The labour laws implemented to reverse the exploitation of labour, as found in apartheid South Africa, had “gone too far” and was now suppressing small businesses and contributing to the country’s high unemployment rate, Free Market Foundation (FMF) chairperson Herman Mashaba said on Friday.
The labour legislation adopted post-1994 was meant to give greater rights to workers and eliminate the exploitation of particularly blacks by employers but, he noted, the current labour regulation environment was not conducive to the creation of jobs for South Africa’s 7.5-million unemployed citizens, many of whom have never held a job and was unlikely to ever have a job.
Speaking at the South African Chamber of Commerce and Industry yearly convention, in Midrand, he said lifting the burdens on small firms would allow them to flourish and create more jobs. The regulations now required revision and the barriers preventing firms from expanding their workforce should be removed.
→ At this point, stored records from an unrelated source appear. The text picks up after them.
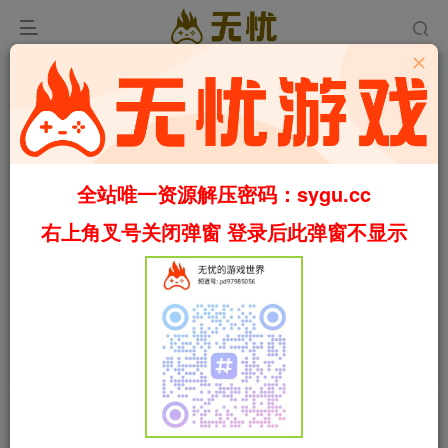
全站唯一资源解压密码：sygu.cc
右上角叉号关闭弹窗 登录后此弹窗不显示
0:00
/
01:17
speed
首页
冒险
正文
0
1127
25
汽车修理工模拟2021/Car Mechanic Simulator
2021 v1.0.39 包含全DLC（官中）
叶无忧
关注
私信
4个月前更新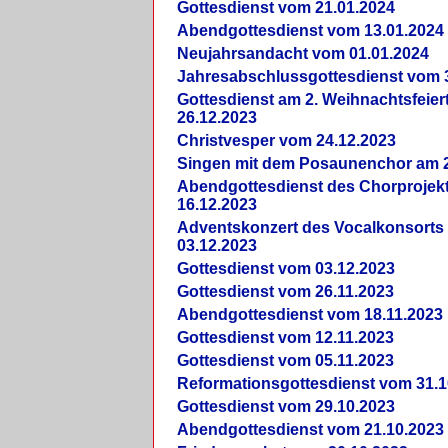
Gottesdienst vom 21.01.2024
Abendgottesdienst vom 13.01.2024
Neujahrsandacht vom 01.01.2024
Jahresabschlussgottesdienst vom 
Gottesdienst am 2. Weihnachtsfeie
26.12.2023
Christvesper vom 24.12.2023
Singen mit dem Posaunenchor am 2
Abendgottesdienst des Chorprojek
16.12.2023
Adventskonzert des Vocalkonsorts
03.12.2023
Gottesdienst vom 03.12.2023
Gottesdienst vom 26.11.2023
Abendgottesdienst vom 18.11.2023
Gottesdienst vom 12.11.2023
Gottesdienst vom 05.11.2023
Reformationsgottesdienst vom 31.1
Gottesdienst vom 29.10.2023
Abendgottesdienst vom 21.10.2023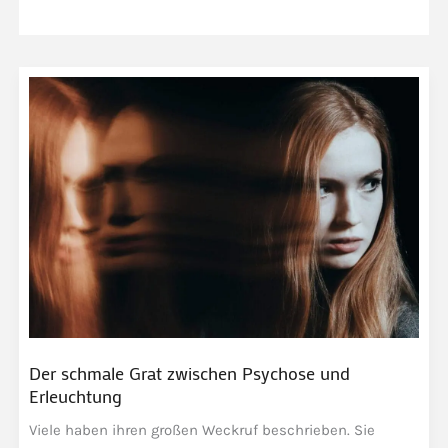
Der schmale Grat zwischen Psychose und
Erleuchtung
Viele haben ihren großen Weckruf beschrieben. Sie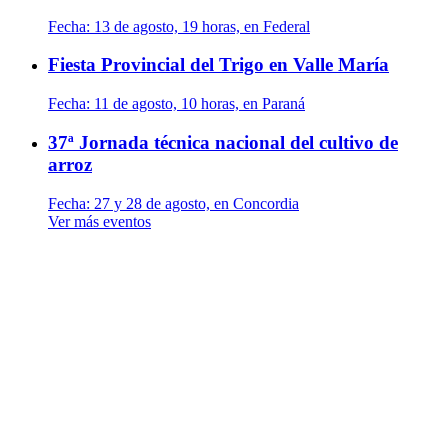
Fecha:
13 de agosto, 19 horas, en Federal
Fiesta Provincial del Trigo en Valle María
Fecha:
11 de agosto, 10 horas, en Paraná
37ª Jornada técnica nacional del cultivo de
arroz
Fecha:
27 y 28 de agosto, en Concordia
Ver más eventos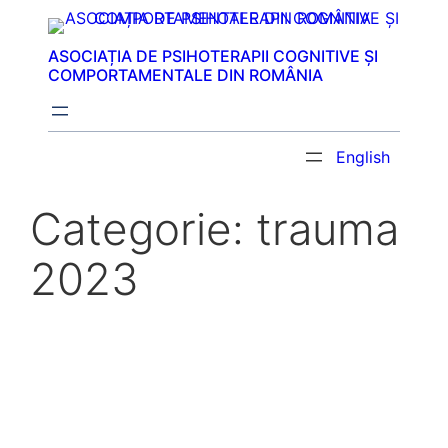
Sari
la
ASOCIAȚIA DE PSIHOTERAPII COGNITIVE ȘI
conținut
COMPORTAMENTALE DIN ROMÂNIA
English
Categorie:
trauma
2023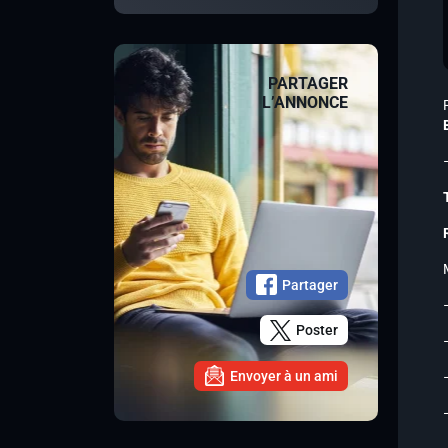
PARTAGER
L’ANNONCE
Partager
Poster
Envoyer à un ami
Subsidies and incentives would not stimulate business, as companies feared hiring, owing to disruptive labour and the threat of labour disputes on a whim. He also suggested the removal of the minimum wage, as this would enhance the chances of the unemployed being able to seize the opportunity to earn at least some kind of wage, and the application of the rule of law in respect of labour disputes.
He said that it was possible to improved wages without threatening the jobs of others, citing the “havoc” created over the past few months with nationwide illegal strikes throughout many industries.
Centralised bargaining structures, as currently established in certain industries, held negative consequences for smaller firms unable to meet the minimum wages set by the unions and resulted in the closure of businesses, further job losses and no wages at all, Mashaba stressed.
He pointed to South Africa’s low ratings in most of the labour categories of the Fraser Institute's 'Economic Freedom of the World: 2012 Annual Report'. South Africa ranked 85 out of 144 countries.
Meanwhile, Mashada criticised the country’s education system and questioned the delivery of sustainable and valuable educational outcomes, considering that 20%, or R270-billion of the fiscus went to education-related development in 2012/13.
Letsema Circle executive chairperson Dr Mamphela Ramphele noted that the education system was sliding further into crisis, and the need to move away from a system that provided one graduate out of every student class enrolled in a school.
“We have a narrow window of opportunity and we will not have the luxury of an Arab spring but are instead headed towards a searing African summer,” she said.